PROMPT: Please give every line of text in the rows below as a Markdown table with the columns "No." and "Line", numbering the lines and skipping blank ones. Leave the pictures out of the answer.

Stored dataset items
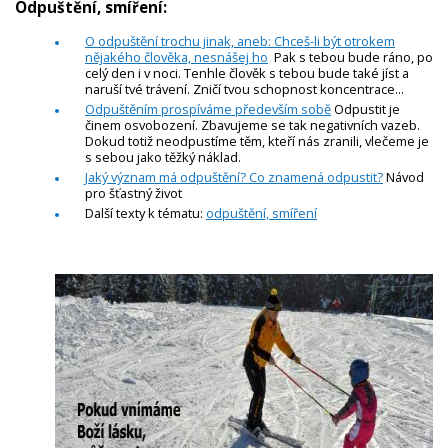
Odpuštění, smíření:
O odpuštění trochu jinak, aneb: Chceš-li být otrokem
nějakého člověka, nesnášej ho
Pak s tebou bude ráno, po
celý den i v noci. Tenhle člověk s tebou bude také jíst a
naruší tvé trávení. Zničí tvou schopnost koncentrace...
Odpuštěním prospíváme především sobě
Odpustit je
činem osvobození. Zbavujeme se tak negativních vazeb.
Dokud totiž neodpustíme těm, kteří nás zranili, vlečeme je
s sebou jako těžký náklad.
Jaký význam má odpuštění? Co znamená odpustit?
Návod
pro šťastný život
Další texty k tématu:
odpuštění, smíření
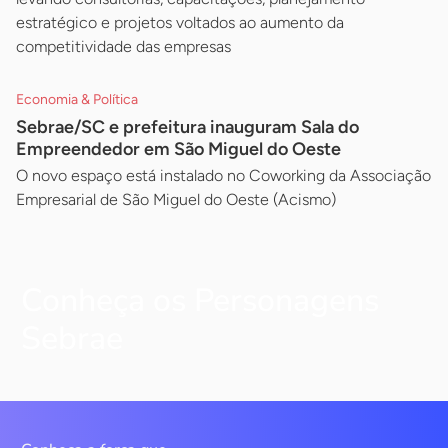
estratégico e projetos voltados ao aumento da
competitividade das empresas
Economia & Política
Sebrae/SC e prefeitura inauguram Sala do
Empreendedor em São Miguel do Oeste
O novo espaço está instalado no Coworking da Associação
Empresarial de São Miguel do Oeste (Acismo)
Conheça os Personagens
Sebrae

REPLY TO THE EXERCISE:
| No. | Line |
|---|---|
| 1 | Odpuštění, smíření: |
| 2 | O odpuštění trochu jinak, aneb: Chceš-li být otrokem |
| 3 | nějakého člověka, nesnášej ho |
| 4 | Pak s tebou bude ráno, po |
| 5 | celý den i v noci. Tenhle člověk s tebou bude také jíst a |
| 6 | naruší tvé trávení. Zničí tvou schopnost koncentrace... |
| 7 | Odpuštěním prospíváme především sobě |
| 8 | Odpustit je |
| 9 | činem osvobození. Zbavujeme se tak negativních vazeb. |
| 10 | Dokud totiž neodpustíme těm, kteří nás zranili, vlečeme je |
| 11 | s sebou jako těžký náklad. |
| 12 | Jaký význam má odpuštění? Co znamená odpustit? |
| 13 | Návod |
| 14 | pro šťastný život |
| 15 | Další texty k tématu: |
| 16 | odpuštění, smíření |
| 17 | estratégico e projetos voltados ao aumento da |
| 18 | competitividade das empresas |
| 19 | Economia & Política |
| 20 | Sebrae/SC e prefeitura inauguram Sala do |
| 21 | Empreendedor em São Miguel do Oeste |
| 22 | O novo espaço está instalado no Coworking da Associação |
| 23 | Empresarial de São Miguel do Oeste (Acismo) |
| 24 | Conheça os Personagens |
| 25 | Sebrae |